Next week is the Maccabiah Games, but already underway in Metula, Israel this week is the World Jewish Ice Hockey Championships, reports the Toronto Globe and Mail:
Three years ago this month, lines of Israeli tanks and armoured personnel carriers were making their way through town and into Lebanon, where they waged a month-long campaign against Hezbollah.
This day, it’s lines of young hockey players making their way to the Canada Centre arena from their hotels and a nearby kibbutz.
"I never imagined it," said Sean Frank, a 20-year-old player with Canada’s senior team. "Coming to the Middle East to play hockey in July."
There are teams from Canada, the United States, Russia, France and even Israel:
This year there are nine teams, with four of them in an under-16 division.

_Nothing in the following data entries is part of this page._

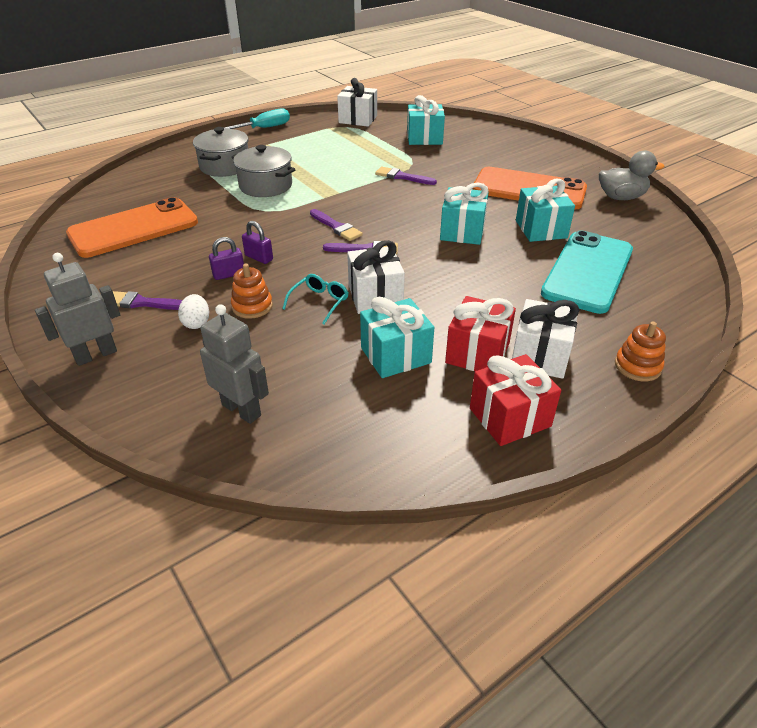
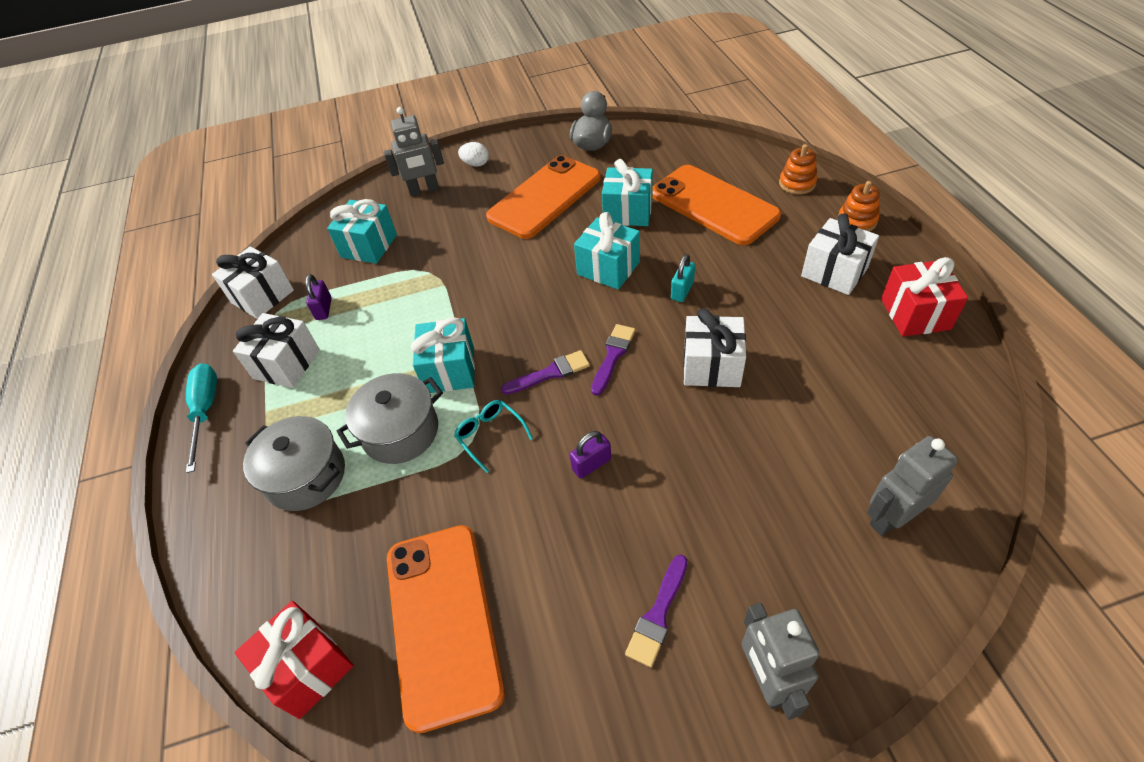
camera: 65 degrees left, 10 degrees up
(196, 323) = (721, 550): white egg -> white egg (476, 164)
(229, 274) = (620, 502): purple padlock -> purple padlock (324, 309)
(252, 306) = (700, 485): orange stacking toy -> orange stacking toy (797, 183)
(306, 140) = (286, 364): none -> white gift
(319, 302) = (708, 417): turquoise glasses -> turquoise glasses (490, 435)
(395, 355) = (817, 371): turquoise gift -> turquoise gift (449, 370)
(402, 177) = (458, 288): purple brush -> none
(457, 270) = (682, 291): none -> turquoise padlock
(477, 353) = (824, 311): red gift -> red gift (307, 668)
(497, 143) = (424, 190): none -> grey robot
(588, 272) = (713, 205): turquoise phone -> orange phone

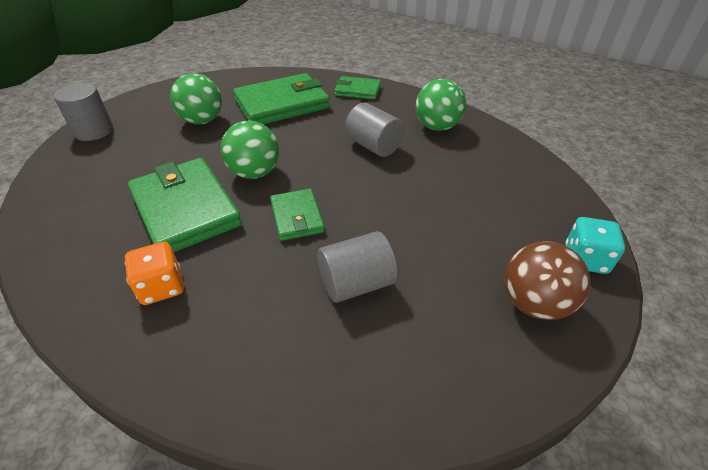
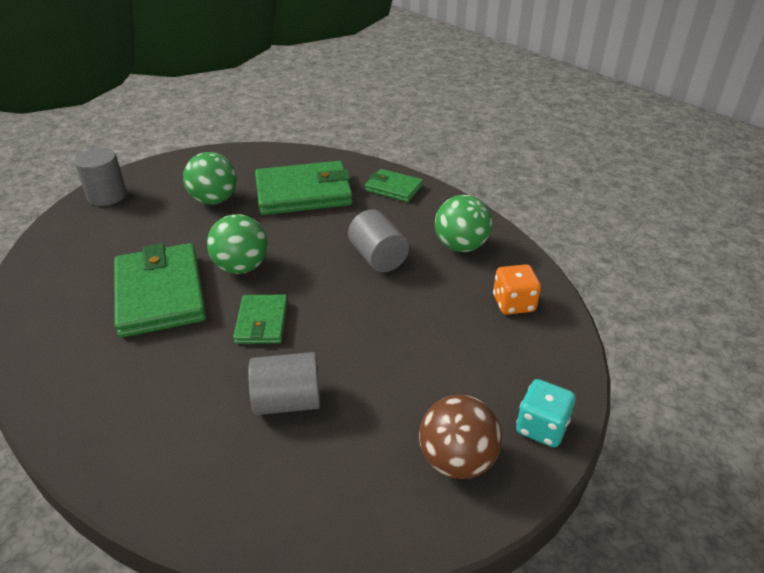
camera: 15 degrees right, 5 degrees down
(162, 287) = (110, 366): orange dice -> orange dice (513, 303)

The senior teams have drawn talent from major junior hockey, elite European leagues, college teams and the American Hockey League. Canada’s goalie, Josh Tordjman, played part of last year for the NHL’s Phoenix Coyotes.
It’s a surprisingly fast, exciting brand of hockey.
"I never knew we had so many good Jewish hockey players in Canada," said Sherry Bassin, himself a Jew and a former coach of Canadian Olympic and World Junior teams.
The hope, says Canadian organizer Sidney Greenberg, is to build the sport of hockey in Israel.
(Hat tip to Puck Daddy, who jokes that this is the first story about Jews and hockey in the last 15 years that didn’t mention Jeff Halpern. Personal note: Halpern, now playing for the Tampa Bay Lightning, actually grew up in the same town I did, Potomac, Md,, and I actually saw him at synagogue on Yom Kippur a few years ago.)